In 2008, former applicant, Abigail Fisher, filed a lawsuit against U.T. Fisher claims she was denied admission because she is white and that minority students, who weren't as qualified were allowed in because of the university's policies.

"We see no reason for this case to be before the court at this time," said Texas NAACP President, Gary Bledsoe.

As the high court is expected to hear oral arguments Wednesday, minority groups from across Texas are coming out to support U.T. The groups including Mexican American Legislative Caucus (MALC), MALDEF, Texas NAACP, Texas Legislative Black Caucus, and San Antonio Hispanic Chamber of Commerce say that minority populations are growing in Texas, and that should be reflected in U.T.'s student body.

"We shouldn't be talking about picking winners and losers. We should talk about broadening the kaleidoscope of options. And when you look at our colleges and universities and when you look at the amount of money and resources minority communities across the state are putting into our state system you would hope and expect that they're getting something back," said Rep. Trey Martinez Fischer, D-San Antonio.

When it comes to current students, reactions are mixed about the case. Some tell FOX 7 they support racial diversity in the admissions process while other said they don't.
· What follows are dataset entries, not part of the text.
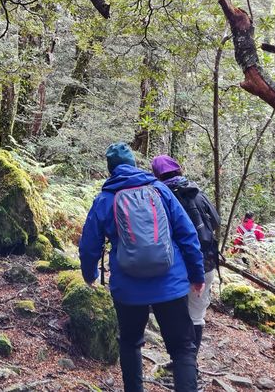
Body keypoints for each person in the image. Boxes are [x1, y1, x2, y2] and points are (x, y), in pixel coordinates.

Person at [79, 142, 205, 392]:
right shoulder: (160, 190)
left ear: (110, 169)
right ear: (135, 165)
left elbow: (89, 245)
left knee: (130, 343)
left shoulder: (104, 199)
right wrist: (196, 274)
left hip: (128, 289)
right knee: (182, 349)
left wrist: (90, 274)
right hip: (170, 284)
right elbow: (187, 234)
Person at [151, 155, 219, 389]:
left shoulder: (158, 196)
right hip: (206, 263)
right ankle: (191, 364)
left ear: (156, 174)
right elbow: (216, 221)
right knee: (196, 315)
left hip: (176, 268)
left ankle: (181, 363)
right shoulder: (196, 192)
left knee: (178, 319)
"I don't think it's fair. What if someone is more qualified if their white, opposed to someone that's a different race but less qualified and they get in because they're a minority," said, Michele Darragh, a freshman at U.T.

"For someone to think that I just got here because of my race, that's frustrating," said Samantha Robles a Junior at U.T.

Robles and other students on campus are spearheading a campaign to support U.T.'s policies.

"We have less than 5 percent black students at U.T. and we only have 14 percent Hispanic students and maybe 18 percent Asian American. Those numbers still need to go up. So that is not affirmative action at all," said Robles.

The court is expected to reach a decision next year.